## To do:
Word for word, copy the records that follow.

##############################

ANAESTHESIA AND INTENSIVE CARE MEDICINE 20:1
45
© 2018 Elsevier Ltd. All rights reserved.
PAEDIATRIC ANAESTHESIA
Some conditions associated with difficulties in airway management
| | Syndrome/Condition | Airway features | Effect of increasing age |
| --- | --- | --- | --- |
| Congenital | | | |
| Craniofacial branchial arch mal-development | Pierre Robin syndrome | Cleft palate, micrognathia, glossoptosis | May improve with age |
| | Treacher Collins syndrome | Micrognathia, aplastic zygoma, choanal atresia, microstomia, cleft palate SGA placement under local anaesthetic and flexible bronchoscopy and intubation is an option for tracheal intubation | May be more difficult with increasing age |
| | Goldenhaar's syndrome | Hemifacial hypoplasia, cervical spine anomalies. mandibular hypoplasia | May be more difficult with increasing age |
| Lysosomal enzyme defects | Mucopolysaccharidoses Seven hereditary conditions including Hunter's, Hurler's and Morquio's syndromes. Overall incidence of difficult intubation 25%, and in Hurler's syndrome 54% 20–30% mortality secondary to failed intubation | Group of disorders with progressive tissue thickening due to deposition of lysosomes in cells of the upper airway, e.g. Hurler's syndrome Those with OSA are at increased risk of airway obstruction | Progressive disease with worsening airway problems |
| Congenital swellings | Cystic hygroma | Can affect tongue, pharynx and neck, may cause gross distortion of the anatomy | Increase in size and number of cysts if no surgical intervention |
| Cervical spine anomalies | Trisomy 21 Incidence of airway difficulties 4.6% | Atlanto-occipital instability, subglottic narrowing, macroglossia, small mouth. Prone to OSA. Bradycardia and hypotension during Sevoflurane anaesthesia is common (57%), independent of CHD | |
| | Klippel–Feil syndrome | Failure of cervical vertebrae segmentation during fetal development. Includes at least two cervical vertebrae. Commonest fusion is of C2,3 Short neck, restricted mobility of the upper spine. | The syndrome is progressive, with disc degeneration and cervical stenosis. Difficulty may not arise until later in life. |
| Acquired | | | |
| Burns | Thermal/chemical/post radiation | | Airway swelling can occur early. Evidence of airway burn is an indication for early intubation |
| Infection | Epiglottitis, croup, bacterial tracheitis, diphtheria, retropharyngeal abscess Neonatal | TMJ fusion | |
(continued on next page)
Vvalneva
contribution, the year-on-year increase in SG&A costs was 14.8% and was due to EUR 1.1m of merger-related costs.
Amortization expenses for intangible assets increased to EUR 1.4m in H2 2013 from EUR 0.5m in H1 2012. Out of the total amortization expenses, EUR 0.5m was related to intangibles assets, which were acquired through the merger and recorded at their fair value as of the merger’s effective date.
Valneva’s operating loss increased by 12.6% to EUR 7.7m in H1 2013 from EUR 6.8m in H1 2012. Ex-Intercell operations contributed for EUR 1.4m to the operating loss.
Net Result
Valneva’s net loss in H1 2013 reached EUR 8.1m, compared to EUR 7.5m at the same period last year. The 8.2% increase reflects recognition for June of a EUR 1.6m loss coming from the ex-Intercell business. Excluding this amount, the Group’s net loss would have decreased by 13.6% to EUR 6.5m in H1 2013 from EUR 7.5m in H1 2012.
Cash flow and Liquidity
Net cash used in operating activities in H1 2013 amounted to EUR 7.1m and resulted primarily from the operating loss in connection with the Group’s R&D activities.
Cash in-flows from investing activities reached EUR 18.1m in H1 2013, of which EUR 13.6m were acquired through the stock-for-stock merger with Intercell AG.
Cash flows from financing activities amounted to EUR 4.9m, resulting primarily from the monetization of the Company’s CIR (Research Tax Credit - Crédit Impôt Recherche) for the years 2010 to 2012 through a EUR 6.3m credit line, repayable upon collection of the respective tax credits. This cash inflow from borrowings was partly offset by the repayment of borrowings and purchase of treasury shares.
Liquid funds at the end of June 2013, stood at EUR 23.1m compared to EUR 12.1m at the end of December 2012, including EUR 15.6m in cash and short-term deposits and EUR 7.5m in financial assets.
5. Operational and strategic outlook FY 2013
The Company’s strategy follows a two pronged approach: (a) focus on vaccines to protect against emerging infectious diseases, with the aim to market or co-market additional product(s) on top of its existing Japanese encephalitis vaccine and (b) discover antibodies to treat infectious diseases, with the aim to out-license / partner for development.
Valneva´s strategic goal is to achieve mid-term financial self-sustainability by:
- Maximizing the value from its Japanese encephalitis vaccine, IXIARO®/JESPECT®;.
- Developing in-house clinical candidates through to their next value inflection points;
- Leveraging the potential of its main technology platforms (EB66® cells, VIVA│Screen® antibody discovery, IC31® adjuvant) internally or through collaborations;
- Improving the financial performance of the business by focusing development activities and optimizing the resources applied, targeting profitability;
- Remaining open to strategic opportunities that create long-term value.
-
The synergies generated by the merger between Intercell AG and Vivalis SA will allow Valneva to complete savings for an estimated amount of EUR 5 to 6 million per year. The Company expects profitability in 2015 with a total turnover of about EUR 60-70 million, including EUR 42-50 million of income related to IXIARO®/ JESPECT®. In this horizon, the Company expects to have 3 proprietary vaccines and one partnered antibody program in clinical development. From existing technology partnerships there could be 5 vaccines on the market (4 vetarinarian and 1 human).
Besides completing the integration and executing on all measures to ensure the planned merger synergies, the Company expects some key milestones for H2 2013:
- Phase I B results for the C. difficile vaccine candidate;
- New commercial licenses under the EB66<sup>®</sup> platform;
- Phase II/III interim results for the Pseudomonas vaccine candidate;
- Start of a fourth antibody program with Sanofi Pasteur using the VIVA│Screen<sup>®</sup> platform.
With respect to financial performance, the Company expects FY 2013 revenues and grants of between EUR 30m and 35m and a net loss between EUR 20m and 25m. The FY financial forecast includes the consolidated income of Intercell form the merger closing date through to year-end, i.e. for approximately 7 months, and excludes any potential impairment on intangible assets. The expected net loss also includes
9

##############################

## Solution:
ANAESTHESIA AND INTENSIVE CARE MEDICINE 20:1
45
© 2018 Elsevier Ltd. All rights reserved.
PAEDIATRIC ANAESTHESIA
Some conditions associated with difficulties in airway management
| | Syndrome/Condition | Airway features | Effect of increasing age |
| --- | --- | --- | --- |
| Congenital | | | |
| Craniofacial branchial arch mal-development | Pierre Robin syndrome | Cleft palate, micrognathia, glossoptosis | May improve with age |
| | Treacher Collins syndrome | Micrognathia, aplastic zygoma, choanal atresia, microstomia, cleft palate SGA placement under local anaesthetic and flexible bronchoscopy and intubation is an option for tracheal intubation | May be more difficult with increasing age |
| | Goldenhaar's syndrome | Hemifacial hypoplasia, cervical spine anomalies. mandibular hypoplasia | May be more difficult with increasing age |
| Lysosomal enzyme defects | Mucopolysaccharidoses Seven hereditary conditions including Hunter's, Hurler's and Morquio's syndromes. Overall incidence of difficult intubation 25%, and in Hurler's syndrome 54% 20–30% mortality secondary to failed intubation | Group of disorders with progressive tissue thickening due to deposition of lysosomes in cells of the upper airway, e.g. Hurler's syndrome Those with OSA are at increased risk of airway obstruction | Progressive disease with worsening airway problems |
| Congenital swellings | Cystic hygroma | Can affect tongue, pharynx and neck, may cause gross distortion of the anatomy | Increase in size and number of cysts if no surgical intervention |
| Cervical spine anomalies | Trisomy 21 Incidence of airway difficulties 4.6% | Atlanto-occipital instability, subglottic narrowing, macroglossia, small mouth. Prone to OSA. Bradycardia and hypotension during Sevoflurane anaesthesia is common (57%), independent of CHD | |
| | Klippel–Feil syndrome | Failure of cervical vertebrae segmentation during fetal development. Includes at least two cervical vertebrae. Commonest fusion is of C2,3 Short neck, restricted mobility of the upper spine. | The syndrome is progressive, with disc degeneration and cervical stenosis. Difficulty may not arise until later in life. |
| Acquired | | | |
| Burns | Thermal/chemical/post radiation | | Airway swelling can occur early. Evidence of airway burn is an indication for early intubation |
| Infection | Epiglottitis, croup, bacterial tracheitis, diphtheria, retropharyngeal abscess Neonatal | TMJ fusion | |
(continued on next page)
Vvalneva
contribution, the year-on-year increase in SG&A costs was 14.8% and was due to EUR 1.1m of merger-related costs.
Amortization expenses for intangible assets increased to EUR 1.4m in H2 2013 from EUR 0.5m in H1 2012. Out of the total amortization expenses, EUR 0.5m was related to intangibles assets, which were acquired through the merger and recorded at their fair value as of the merger’s effective date.
Valneva’s operating loss increased by 12.6% to EUR 7.7m in H1 2013 from EUR 6.8m in H1 2012. Ex-Intercell operations contributed for EUR 1.4m to the operating loss.
Net Result
Valneva’s net loss in H1 2013 reached EUR 8.1m, compared to EUR 7.5m at the same period last year. The 8.2% increase reflects recognition for June of a EUR 1.6m loss coming from the ex-Intercell business. Excluding this amount, the Group’s net loss would have decreased by 13.6% to EUR 6.5m in H1 2013 from EUR 7.5m in H1 2012.
Cash flow and Liquidity
Net cash used in operating activities in H1 2013 amounted to EUR 7.1m and resulted primarily from the operating loss in connection with the Group’s R&D activities.
Cash in-flows from investing activities reached EUR 18.1m in H1 2013, of which EUR 13.6m were acquired through the stock-for-stock merger with Intercell AG.
Cash flows from financing activities amounted to EUR 4.9m, resulting primarily from the monetization of the Company’s CIR (Research Tax Credit - Crédit Impôt Recherche) for the years 2010 to 2012 through a EUR 6.3m credit line, repayable upon collection of the respective tax credits. This cash inflow from borrowings was partly offset by the repayment of borrowings and purchase of treasury shares.
Liquid funds at the end of June 2013, stood at EUR 23.1m compared to EUR 12.1m at the end of December 2012, including EUR 15.6m in cash and short-term deposits and EUR 7.5m in financial assets.
5. Operational and strategic outlook FY 2013
The Company’s strategy follows a two pronged approach: (a) focus on vaccines to protect against emerging infectious diseases, with the aim to market or co-market additional product(s) on top of its existing Japanese encephalitis vaccine and (b) discover antibodies to treat infectious diseases, with the aim to out-license / partner for development.
Valneva´s strategic goal is to achieve mid-term financial self-sustainability by:
- Maximizing the value from its Japanese encephalitis vaccine, IXIARO®/JESPECT®;.
- Developing in-house clinical candidates through to their next value inflection points;
- Leveraging the potential of its main technology platforms (EB66® cells, VIVA│Screen® antibody discovery, IC31® adjuvant) internally or through collaborations;
- Improving the financial performance of the business by focusing development activities and optimizing the resources applied, targeting profitability;
- Remaining open to strategic opportunities that create long-term value.
-
The synergies generated by the merger between Intercell AG and Vivalis SA will allow Valneva to complete savings for an estimated amount of EUR 5 to 6 million per year. The Company expects profitability in 2015 with a total turnover of about EUR 60-70 million, including EUR 42-50 million of income related to IXIARO®/ JESPECT®. In this horizon, the Company expects to have 3 proprietary vaccines and one partnered antibody program in clinical development. From existing technology partnerships there could be 5 vaccines on the market (4 vetarinarian and 1 human).
Besides completing the integration and executing on all measures to ensure the planned merger synergies, the Company expects some key milestones for H2 2013:
- Phase I B results for the C. difficile vaccine candidate;
- New commercial licenses under the EB66<sup>®</sup> platform;
- Phase II/III interim results for the Pseudomonas vaccine candidate;
- Start of a fourth antibody program with Sanofi Pasteur using the VIVA│Screen<sup>®</sup> platform.
With respect to financial performance, the Company expects FY 2013 revenues and grants of between EUR 30m and 35m and a net loss between EUR 20m and 25m. The FY financial forecast includes the consolidated income of Intercell form the merger closing date through to year-end, i.e. for approximately 7 months, and excludes any potential impairment on intangible assets. The expected net loss also includes
9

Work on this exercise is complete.